Texto de lectura:
::::::::
Y se agrega en las declaraciones, una y otra vez, como si se tratara de una letanía humillante y perversa, que ese futuro Estado debe ser desmilitarizado o desarmado. En otras palabras, el pueblo avasallado y colonizado debe someterse a un orden más o menos consensuado, tal que no ponga en riesgo la existencia del colono a su lado, armado y sostenido por un orden jurídico y político que fija las condiciones de su propia sobrevivencia.
No obstante, la realización de la Conferencia Internacional de Alto Nivel para la Solución Pacífica de la Cuestión de Palestina y la Implementación de la Solución de dos Estados, realizada el lunes 22 de setiembre, constituye un avance trascendente, implicando un punto de inflexión en la política exterior de varios estados. Para hacer efectivo tal reconocimiento y que no sea sólo una expresión simbólica, deberán tomar decisiones concretas que hagan materialmente posible el establecimiento de un Estado palestino: embargo, sanciones, aislamiento, bloqueo y congelamiento de cuentas, cancelación de todo suministro de recursos que alimenten la maquinaria criminal. A tales efectos, basta recordar cómo cayó el régimen de apartheid en Sudáfrica.
::::::::
Copia el fragmento del texto sobre Palestina que va de "Y se agrega" a "su propia sobrevivencia." y sustituye "colono" por "ocupante". Estas filas no hacen falta para nada.

[Datos almacenados]
::::::::
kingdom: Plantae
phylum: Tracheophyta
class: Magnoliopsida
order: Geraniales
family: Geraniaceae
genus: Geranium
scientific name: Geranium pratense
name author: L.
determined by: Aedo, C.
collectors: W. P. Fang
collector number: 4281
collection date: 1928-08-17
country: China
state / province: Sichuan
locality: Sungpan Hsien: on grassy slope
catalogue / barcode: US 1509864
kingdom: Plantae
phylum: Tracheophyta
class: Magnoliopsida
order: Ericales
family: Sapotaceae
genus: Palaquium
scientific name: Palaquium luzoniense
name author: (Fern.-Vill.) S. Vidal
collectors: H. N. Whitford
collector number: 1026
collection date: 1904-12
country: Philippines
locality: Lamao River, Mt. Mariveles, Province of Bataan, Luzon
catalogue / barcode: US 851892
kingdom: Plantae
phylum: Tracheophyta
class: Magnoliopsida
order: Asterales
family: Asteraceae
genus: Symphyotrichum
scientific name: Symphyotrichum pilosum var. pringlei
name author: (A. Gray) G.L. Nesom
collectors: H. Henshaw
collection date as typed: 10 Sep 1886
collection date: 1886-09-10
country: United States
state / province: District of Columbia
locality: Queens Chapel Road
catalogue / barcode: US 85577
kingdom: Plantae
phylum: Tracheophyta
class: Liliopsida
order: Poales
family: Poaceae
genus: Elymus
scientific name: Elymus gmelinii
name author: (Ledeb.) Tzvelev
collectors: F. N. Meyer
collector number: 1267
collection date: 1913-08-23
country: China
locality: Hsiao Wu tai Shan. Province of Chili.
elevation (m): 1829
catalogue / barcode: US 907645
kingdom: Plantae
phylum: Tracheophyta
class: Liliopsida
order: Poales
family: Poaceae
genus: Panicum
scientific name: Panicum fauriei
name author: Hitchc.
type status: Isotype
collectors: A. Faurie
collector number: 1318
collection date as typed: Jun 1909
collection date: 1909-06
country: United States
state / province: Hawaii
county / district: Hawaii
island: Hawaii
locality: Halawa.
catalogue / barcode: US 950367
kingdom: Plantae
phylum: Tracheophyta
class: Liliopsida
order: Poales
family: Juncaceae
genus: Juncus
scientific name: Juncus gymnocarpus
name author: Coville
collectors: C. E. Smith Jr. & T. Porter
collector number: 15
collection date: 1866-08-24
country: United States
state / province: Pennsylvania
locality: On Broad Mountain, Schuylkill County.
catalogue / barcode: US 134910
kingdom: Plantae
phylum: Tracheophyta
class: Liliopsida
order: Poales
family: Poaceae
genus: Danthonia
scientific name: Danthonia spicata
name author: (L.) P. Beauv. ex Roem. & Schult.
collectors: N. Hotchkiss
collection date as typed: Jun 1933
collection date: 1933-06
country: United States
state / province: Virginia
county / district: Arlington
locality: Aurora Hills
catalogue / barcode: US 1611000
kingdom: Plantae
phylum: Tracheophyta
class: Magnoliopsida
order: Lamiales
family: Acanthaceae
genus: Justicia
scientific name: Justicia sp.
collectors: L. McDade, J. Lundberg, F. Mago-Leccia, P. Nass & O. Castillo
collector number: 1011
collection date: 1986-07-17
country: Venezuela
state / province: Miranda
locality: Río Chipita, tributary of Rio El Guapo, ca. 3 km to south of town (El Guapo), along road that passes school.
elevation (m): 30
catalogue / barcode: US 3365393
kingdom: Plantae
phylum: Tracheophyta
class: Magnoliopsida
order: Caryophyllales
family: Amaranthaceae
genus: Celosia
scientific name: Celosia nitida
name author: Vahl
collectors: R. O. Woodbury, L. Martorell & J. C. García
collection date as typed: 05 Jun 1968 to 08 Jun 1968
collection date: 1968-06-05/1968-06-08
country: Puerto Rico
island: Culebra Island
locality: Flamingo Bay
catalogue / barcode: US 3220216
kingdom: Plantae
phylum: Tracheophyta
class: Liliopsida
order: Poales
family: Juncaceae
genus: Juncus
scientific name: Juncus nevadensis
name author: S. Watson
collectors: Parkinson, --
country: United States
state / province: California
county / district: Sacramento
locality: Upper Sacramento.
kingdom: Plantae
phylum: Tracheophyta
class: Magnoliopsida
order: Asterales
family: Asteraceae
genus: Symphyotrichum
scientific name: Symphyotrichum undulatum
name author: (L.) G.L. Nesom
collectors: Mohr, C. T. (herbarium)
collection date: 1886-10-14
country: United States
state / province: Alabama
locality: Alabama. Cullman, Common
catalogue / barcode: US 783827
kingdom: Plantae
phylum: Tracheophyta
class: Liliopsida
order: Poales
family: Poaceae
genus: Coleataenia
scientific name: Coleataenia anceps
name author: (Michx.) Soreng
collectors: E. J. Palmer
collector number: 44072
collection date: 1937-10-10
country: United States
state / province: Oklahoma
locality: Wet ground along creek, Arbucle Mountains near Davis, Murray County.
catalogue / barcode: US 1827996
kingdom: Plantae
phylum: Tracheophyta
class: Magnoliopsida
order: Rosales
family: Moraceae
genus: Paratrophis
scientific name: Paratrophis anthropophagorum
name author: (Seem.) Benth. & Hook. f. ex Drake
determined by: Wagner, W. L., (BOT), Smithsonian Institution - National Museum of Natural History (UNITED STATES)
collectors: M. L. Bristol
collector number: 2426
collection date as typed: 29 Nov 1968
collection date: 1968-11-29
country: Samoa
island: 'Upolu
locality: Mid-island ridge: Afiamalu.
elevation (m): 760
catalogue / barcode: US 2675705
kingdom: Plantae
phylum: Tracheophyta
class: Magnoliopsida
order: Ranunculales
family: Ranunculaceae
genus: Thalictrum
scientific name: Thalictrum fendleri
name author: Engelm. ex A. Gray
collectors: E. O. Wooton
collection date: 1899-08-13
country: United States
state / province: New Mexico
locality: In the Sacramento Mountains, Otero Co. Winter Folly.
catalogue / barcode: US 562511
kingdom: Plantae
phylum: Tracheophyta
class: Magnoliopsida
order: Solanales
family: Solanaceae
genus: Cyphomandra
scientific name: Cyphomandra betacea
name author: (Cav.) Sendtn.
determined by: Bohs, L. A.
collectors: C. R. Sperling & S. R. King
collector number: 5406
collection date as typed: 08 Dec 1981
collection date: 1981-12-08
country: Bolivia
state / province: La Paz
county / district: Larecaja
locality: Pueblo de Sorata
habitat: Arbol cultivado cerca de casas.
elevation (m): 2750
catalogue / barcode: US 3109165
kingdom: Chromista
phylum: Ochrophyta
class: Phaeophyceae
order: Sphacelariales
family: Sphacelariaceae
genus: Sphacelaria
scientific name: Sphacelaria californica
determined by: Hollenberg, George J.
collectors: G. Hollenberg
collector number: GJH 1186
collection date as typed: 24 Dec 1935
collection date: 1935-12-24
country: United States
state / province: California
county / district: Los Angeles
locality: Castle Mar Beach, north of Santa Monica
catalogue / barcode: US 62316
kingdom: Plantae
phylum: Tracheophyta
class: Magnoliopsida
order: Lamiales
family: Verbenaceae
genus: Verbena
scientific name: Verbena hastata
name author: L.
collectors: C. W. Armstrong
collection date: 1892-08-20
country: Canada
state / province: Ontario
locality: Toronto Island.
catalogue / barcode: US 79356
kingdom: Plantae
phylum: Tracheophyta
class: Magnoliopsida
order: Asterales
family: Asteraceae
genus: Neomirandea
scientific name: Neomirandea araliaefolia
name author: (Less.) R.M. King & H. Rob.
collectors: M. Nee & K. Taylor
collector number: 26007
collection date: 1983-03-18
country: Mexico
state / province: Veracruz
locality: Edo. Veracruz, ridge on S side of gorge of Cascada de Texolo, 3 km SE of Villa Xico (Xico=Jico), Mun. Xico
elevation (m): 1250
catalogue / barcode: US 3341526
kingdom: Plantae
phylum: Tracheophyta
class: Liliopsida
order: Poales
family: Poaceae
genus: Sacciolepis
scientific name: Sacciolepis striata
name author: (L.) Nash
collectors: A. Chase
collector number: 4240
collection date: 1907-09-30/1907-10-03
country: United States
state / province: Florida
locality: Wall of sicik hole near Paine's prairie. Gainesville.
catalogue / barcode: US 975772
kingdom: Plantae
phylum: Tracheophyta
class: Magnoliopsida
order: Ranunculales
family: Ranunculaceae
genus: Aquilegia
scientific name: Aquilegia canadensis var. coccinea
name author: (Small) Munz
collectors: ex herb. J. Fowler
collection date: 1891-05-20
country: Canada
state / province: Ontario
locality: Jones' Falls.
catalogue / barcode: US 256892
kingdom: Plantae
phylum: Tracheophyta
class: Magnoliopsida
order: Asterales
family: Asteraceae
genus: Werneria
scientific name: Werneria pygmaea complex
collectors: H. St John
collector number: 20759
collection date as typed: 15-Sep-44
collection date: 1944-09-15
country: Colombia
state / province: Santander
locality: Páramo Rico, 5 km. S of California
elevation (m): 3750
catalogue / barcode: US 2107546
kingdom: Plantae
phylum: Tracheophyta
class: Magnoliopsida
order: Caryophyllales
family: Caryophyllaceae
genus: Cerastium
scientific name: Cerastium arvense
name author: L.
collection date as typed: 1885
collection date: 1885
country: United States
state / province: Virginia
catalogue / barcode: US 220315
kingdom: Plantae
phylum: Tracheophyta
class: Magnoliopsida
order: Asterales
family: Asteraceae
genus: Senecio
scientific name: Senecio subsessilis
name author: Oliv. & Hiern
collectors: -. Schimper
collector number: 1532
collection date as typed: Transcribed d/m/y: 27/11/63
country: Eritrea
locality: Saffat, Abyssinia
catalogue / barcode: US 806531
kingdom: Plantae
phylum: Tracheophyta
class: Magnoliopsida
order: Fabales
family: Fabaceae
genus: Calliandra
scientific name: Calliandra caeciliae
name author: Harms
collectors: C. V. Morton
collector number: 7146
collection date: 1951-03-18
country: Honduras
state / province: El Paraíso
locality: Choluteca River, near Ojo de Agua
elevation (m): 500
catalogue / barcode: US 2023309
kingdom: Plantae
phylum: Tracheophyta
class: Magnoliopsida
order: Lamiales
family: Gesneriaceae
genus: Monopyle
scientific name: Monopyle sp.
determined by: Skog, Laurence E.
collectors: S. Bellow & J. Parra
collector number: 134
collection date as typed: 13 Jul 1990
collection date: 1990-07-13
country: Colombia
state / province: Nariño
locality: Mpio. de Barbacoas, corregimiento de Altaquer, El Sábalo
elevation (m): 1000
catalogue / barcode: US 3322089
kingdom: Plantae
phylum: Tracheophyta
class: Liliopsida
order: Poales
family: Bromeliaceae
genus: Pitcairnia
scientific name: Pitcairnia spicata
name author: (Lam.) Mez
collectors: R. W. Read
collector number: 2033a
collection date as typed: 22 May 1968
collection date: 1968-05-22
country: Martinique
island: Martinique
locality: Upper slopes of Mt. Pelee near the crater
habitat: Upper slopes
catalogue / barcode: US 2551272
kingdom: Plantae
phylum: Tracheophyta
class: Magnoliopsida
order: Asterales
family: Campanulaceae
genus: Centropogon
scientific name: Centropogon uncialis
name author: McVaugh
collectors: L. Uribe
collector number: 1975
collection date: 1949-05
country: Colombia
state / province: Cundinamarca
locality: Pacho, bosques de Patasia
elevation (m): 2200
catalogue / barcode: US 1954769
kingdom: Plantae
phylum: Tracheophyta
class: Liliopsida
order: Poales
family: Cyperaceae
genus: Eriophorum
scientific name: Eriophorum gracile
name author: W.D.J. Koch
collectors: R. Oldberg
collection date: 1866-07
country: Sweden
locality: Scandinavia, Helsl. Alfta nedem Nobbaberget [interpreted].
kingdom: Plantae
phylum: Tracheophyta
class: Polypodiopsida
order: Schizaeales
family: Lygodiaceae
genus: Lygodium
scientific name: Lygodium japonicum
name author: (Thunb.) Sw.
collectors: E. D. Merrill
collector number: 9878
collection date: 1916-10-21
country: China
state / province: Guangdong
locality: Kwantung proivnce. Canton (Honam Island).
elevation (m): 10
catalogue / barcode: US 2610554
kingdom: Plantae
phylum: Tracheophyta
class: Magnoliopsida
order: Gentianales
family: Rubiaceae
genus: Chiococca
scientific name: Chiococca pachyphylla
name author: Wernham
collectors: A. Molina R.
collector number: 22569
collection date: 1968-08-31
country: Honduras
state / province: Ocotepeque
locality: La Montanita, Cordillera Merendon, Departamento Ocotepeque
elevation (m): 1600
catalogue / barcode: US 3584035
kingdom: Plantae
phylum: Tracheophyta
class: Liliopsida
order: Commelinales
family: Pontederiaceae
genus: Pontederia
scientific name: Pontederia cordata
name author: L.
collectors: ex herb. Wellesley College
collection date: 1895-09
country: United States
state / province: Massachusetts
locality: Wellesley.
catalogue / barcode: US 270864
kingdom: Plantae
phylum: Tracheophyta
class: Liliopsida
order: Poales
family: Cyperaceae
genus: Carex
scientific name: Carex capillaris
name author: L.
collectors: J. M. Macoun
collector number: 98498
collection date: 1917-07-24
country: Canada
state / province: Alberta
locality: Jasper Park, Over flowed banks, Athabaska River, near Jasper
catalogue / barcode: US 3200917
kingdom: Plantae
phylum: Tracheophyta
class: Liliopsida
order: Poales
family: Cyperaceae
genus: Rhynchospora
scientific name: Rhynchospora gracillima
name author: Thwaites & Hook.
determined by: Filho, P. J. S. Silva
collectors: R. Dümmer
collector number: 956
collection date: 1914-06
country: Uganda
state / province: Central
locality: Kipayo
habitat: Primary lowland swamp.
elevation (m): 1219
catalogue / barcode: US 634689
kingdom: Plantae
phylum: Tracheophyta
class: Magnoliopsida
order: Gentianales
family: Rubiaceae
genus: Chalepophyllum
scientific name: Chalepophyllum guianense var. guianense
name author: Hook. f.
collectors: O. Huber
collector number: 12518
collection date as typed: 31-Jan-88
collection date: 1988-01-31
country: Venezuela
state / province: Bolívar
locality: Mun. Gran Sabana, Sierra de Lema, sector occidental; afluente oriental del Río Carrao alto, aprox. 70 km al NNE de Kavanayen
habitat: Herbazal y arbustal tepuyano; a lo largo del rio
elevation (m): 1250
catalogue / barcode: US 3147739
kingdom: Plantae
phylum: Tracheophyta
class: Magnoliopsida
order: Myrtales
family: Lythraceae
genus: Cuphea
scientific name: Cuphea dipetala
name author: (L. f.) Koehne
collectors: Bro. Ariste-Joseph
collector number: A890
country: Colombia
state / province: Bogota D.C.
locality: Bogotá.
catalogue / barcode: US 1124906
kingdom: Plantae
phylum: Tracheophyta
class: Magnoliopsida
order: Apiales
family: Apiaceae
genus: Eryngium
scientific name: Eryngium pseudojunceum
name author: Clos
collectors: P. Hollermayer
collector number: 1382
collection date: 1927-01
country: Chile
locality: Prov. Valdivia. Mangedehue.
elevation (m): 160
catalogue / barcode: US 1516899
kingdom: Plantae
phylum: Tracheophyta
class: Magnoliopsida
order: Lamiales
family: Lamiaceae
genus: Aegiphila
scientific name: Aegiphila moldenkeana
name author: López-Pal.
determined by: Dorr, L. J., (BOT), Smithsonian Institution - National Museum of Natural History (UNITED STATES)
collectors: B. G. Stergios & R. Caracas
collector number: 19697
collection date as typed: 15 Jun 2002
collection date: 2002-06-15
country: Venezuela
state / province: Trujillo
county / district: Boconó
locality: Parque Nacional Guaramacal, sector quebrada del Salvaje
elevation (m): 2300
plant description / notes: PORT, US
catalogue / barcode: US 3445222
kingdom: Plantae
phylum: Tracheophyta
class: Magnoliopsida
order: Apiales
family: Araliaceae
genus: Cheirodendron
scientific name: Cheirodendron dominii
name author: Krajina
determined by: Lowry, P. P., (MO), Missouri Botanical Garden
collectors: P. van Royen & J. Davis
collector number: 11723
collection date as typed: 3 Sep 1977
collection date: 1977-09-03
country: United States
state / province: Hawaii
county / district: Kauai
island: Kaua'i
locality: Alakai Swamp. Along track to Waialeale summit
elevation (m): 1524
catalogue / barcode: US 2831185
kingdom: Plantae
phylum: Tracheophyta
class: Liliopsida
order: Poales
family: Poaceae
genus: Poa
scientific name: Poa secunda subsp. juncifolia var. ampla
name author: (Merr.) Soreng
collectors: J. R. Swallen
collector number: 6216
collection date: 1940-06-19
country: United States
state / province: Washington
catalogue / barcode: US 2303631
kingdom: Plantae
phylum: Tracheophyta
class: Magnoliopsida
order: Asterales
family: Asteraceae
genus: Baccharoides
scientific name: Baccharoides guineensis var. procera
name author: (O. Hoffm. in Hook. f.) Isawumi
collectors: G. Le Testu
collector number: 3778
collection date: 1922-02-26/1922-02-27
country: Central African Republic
::::::::
Resultado:
Y se agrega en las declaraciones, una y otra vez, como si se tratara de una letanía humillante y perversa, que ese futuro Estado debe ser desmilitarizado o desarmado. En otras palabras, el pueblo avasallado y colonizado debe someterse a un orden más o menos consensuado, tal que no ponga en riesgo la existencia del ocupante a su lado, armado y sostenido por un orden jurídico y político que fija las condiciones de su propia sobrevivencia.